[Records from a collection]
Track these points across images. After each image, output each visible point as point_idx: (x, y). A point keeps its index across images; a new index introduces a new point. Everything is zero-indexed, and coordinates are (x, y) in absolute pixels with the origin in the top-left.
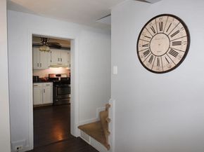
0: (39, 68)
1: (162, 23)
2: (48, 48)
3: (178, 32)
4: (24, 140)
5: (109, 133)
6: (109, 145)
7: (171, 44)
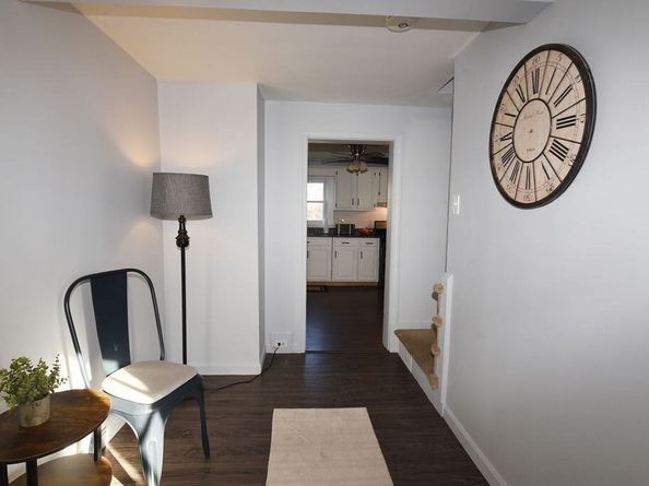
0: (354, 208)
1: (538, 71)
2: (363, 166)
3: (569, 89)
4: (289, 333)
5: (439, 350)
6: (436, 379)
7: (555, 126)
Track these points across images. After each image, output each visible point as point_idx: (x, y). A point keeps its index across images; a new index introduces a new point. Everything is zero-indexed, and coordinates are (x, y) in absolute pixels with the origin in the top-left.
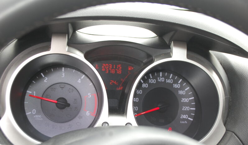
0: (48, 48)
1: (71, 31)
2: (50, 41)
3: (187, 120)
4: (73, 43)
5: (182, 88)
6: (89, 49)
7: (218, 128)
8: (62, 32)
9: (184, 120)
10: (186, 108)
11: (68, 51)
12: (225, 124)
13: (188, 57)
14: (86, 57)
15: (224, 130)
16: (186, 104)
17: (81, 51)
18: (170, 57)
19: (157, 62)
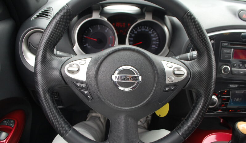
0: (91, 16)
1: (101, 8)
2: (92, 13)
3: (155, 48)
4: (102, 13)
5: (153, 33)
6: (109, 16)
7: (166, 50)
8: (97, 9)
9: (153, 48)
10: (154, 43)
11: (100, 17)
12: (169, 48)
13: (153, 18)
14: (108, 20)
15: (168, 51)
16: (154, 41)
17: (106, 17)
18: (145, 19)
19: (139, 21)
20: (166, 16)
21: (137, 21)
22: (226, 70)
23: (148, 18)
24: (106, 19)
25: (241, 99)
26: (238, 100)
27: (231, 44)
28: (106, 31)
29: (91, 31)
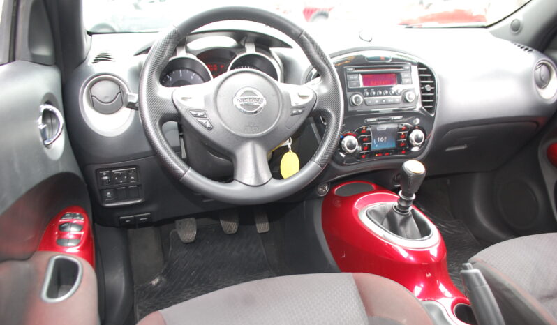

What the exercise asks
The expected response is every entry above, repeated exactly, pictures removed.

Written solution
Track these points across images. After each image, output each visible point as point_idx: (x, y). A point keeps its index across images; a new index introduces a new point. Everything is zero-indexed, and coordinates are (x, y) in absolute pixels with the origin in the top-left.
0: (39, 68)
1: (162, 23)
2: (48, 48)
3: (178, 32)
4: (24, 140)
5: (109, 133)
6: (109, 145)
7: (171, 44)
0: (354, 208)
1: (538, 71)
2: (363, 166)
3: (569, 89)
4: (289, 333)
5: (439, 350)
6: (436, 379)
7: (555, 126)
Track these points across images. After each image, output each visible point as point_idx: (x, y). A point keeps its index across images; a new index introduces a new point. Everything is zero-indexed, and coordinates are (x, y) in absolute pixels with the origin in the top-left.
0: (48, 48)
1: (71, 31)
2: (50, 41)
3: (187, 120)
4: (73, 43)
5: (182, 88)
6: (89, 49)
7: (218, 128)
8: (62, 32)
9: (184, 120)
10: (186, 108)
11: (68, 51)
12: (225, 124)
13: (188, 57)
14: (86, 57)
15: (224, 130)
16: (186, 104)
17: (81, 51)
18: (170, 57)
19: (157, 62)
0: (91, 16)
1: (101, 8)
2: (92, 13)
3: (155, 48)
4: (102, 13)
5: (153, 33)
6: (109, 16)
7: (166, 50)
8: (97, 9)
9: (153, 48)
10: (154, 43)
11: (100, 17)
12: (169, 48)
13: (153, 18)
14: (108, 20)
15: (168, 51)
16: (154, 41)
17: (106, 17)
18: (145, 19)
19: (139, 21)
20: (166, 16)
21: (137, 21)
22: (226, 70)
23: (148, 18)
24: (106, 19)
25: (241, 99)
26: (238, 100)
27: (231, 44)
28: (106, 31)
29: (91, 31)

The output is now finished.